HOW TO COMPLETE THIS TASK: Your job is to report every line of the entries that has "each".

RECORDS SHOWN:
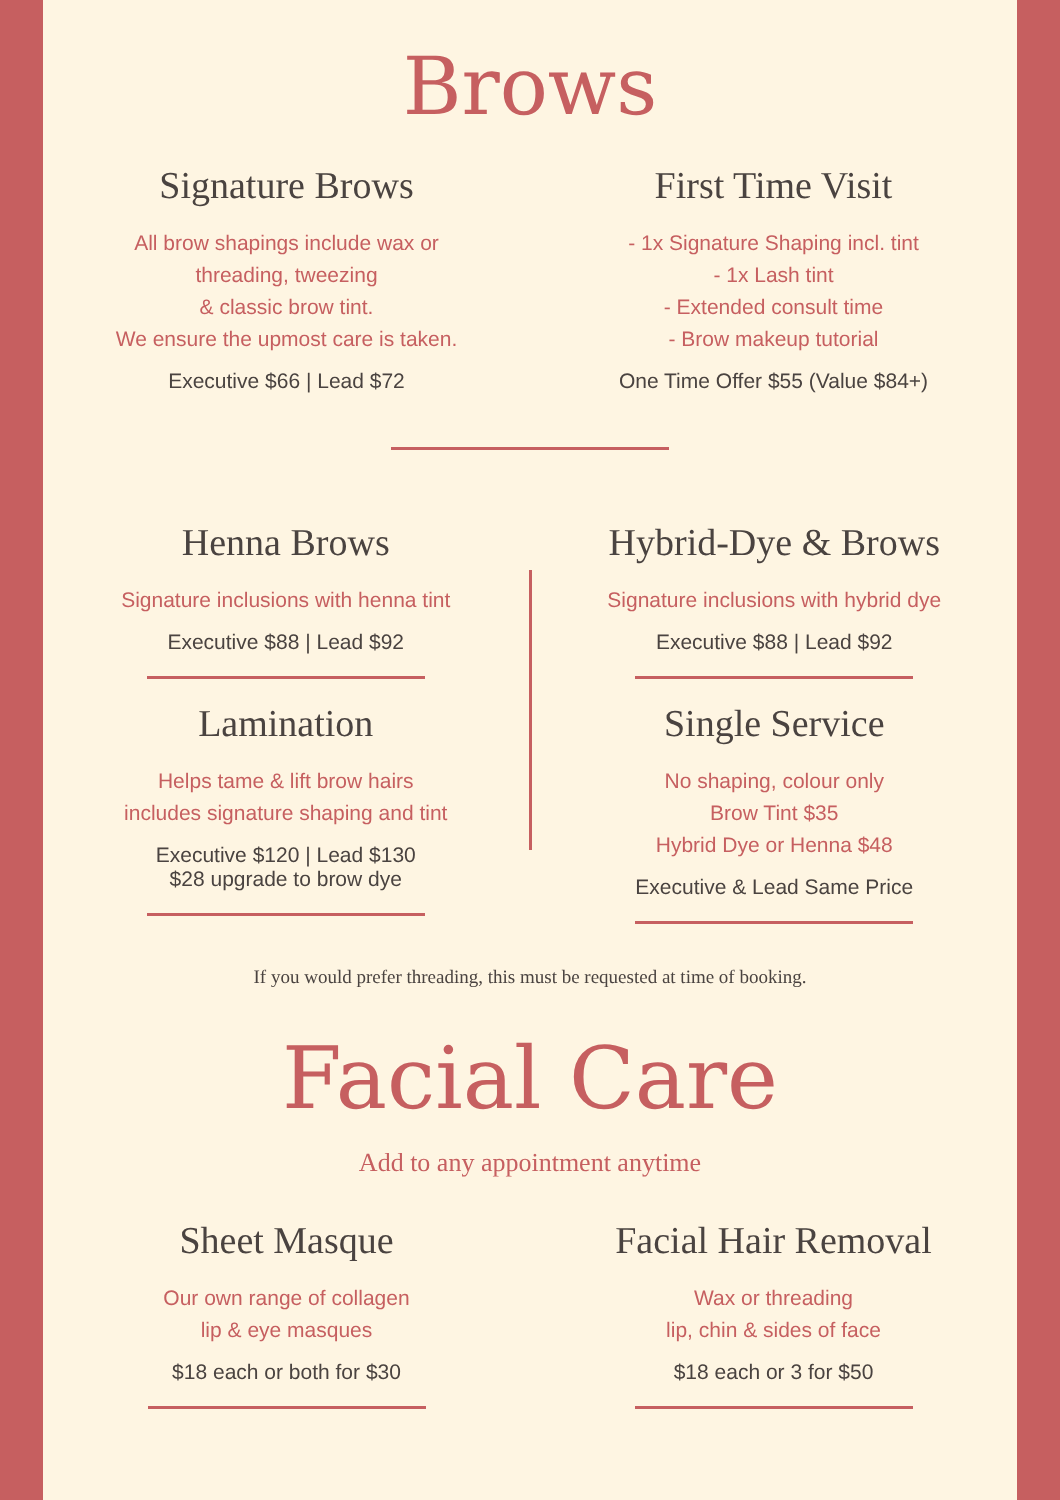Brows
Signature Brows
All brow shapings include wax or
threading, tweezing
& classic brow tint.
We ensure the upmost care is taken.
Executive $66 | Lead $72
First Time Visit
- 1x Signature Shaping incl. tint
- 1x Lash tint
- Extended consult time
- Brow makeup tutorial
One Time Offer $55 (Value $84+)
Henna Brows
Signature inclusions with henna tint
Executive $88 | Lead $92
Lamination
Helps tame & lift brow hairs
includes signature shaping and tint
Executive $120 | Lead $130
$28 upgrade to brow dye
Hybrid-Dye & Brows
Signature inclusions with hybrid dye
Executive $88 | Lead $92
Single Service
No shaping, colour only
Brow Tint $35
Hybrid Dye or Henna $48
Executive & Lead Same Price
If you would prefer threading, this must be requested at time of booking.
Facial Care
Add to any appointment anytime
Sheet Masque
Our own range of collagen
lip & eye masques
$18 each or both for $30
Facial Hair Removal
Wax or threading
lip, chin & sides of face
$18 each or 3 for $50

EXERCISE OUTPUT:
$18 each or both for $30
$18 each or 3 for $50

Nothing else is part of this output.